What this task involves
Quote the lines of the entries below starting at the line containing "Stop Paying for Email Signature" and ending at the line containing "guide with code included.", both included, reproducing nothing else.

Start of Exercise inputs

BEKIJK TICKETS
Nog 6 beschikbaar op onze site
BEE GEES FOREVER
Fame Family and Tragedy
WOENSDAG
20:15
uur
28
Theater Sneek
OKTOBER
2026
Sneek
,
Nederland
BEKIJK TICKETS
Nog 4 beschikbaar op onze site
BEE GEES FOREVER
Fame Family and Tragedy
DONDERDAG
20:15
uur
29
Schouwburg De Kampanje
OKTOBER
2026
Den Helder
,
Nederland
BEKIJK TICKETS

End of Exercise inputs
Start of Exercise inputs

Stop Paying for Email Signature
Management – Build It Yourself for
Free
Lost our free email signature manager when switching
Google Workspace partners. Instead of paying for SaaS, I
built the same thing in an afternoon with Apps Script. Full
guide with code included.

End of Exercise inputs

Answer box
Stop Paying for Email Signature
Management – Build It Yourself for
Free
Lost our free email signature manager when switching
Google Workspace partners. Instead of paying for SaaS, I
built the same thing in an afternoon with Apps Script. Full
guide with code included.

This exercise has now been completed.